「セルビア悪玉論」に覆い隠された不都合な真実
木村 藤原さんが書かれた『中学生から知りたいウクライナのこと』に、1999年3月24日から78日間行われたNATOのユーゴスラビア空爆をきっちりと批判している一文があって惹かれました。
「(NATO米軍は)ユーゴがアルバニア人に行っている弾圧や難民流出は人道的破局である、という論理で空爆を仕掛けました。しかし、この空爆は、セルビア系による民族浄化をかえって悪化させたと言われています。『人道のための軍事介入』や『平和維持活動』という冷戦終結後のNATOの論理が、今ロシアによって用いられていることを考えずにはいられません」と。
実際このユーゴ空爆は、米国が、調停案にユーゴ国内でのNATOの軍事活動を認めよという要求を入れて決裂させたもので、最初からコソボにおける基地駐留を目的とした、国連を無視した軍事介入でした。
しかし、同じ米軍が行った攻撃でもイラクやアフガニスタンへのそれと違って、世界中のほとんどの識者が反対するどころか、積極的な支持さえ表明していた。

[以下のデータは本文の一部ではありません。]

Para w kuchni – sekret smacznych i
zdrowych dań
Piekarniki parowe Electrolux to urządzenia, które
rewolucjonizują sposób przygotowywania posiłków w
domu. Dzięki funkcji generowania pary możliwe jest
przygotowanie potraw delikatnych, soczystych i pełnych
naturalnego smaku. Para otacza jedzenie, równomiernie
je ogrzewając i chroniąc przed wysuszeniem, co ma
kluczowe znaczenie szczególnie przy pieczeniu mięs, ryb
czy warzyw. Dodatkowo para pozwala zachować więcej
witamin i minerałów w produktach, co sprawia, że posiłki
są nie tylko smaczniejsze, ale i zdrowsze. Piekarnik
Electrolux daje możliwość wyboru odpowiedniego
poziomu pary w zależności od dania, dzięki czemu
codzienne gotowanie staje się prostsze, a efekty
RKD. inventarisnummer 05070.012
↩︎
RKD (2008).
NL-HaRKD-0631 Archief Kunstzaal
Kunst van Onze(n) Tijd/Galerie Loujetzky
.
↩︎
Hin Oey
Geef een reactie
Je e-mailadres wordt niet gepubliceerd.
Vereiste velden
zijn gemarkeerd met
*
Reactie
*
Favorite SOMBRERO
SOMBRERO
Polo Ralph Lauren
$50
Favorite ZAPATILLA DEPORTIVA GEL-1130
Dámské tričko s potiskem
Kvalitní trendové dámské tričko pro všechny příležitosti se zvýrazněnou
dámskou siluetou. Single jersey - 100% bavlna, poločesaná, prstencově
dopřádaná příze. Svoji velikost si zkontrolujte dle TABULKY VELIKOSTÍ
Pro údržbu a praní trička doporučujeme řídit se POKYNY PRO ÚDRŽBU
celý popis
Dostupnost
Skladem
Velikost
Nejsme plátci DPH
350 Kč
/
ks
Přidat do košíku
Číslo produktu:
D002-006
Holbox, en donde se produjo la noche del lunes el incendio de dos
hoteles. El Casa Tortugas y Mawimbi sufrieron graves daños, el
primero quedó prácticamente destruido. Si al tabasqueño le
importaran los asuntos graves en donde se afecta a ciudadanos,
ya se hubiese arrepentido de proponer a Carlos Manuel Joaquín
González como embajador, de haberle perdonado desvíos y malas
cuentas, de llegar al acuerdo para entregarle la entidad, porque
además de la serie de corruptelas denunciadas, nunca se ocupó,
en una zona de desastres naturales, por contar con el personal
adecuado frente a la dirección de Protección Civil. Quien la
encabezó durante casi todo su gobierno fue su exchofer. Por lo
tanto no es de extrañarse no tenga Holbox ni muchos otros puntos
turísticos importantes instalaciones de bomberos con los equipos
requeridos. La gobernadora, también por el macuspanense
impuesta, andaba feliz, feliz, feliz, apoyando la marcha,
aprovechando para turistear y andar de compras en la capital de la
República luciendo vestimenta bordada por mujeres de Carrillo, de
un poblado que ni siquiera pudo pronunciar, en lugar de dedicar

残念ながら、大江健三郎や、晩年は撤回したようですが、ギュンター・グラスといったノーベル文学賞作家も当初は賛意を示していた。逆にペーター・ハントケは反対していたから、ノーベル賞受賞が遅れたし、受賞後もクレームをつけられました。
藤原 セルビア悪玉論ですね。ソ連が崩壊して東西冷戦が終わり、ワルシャワ条約機構が解散したにも関わらず、これに対峙した西側軍事同盟のNATOはそのまま温存されました。
第二次世界大戦の独ソ戦で、ソ連は約2700万人の犠牲者を出しましたが、ゴルバチョフ大統領がソ連国民の猛反発を抑えて、統一ドイツのNATO加盟を認めました。しかし、その後のNATOのふるまいに関して、『我々は冷戦に終止符を打ったのに米国は冷戦の勝利を表明した。この勝利者意識はモラルを欠くものだ』というようなことを言っていましたし、今でもロシアはこれに対する不信感が強いでしょう。
特にコソボの問題においては、和平調停から、軍事介入にまで米国とNATOに一方的に出し抜かれて、ロシアは置いていかれた感がとても強いだろうと思ったわけです。そして無視されたのは、空爆被害を受けるコソボ市民の声です。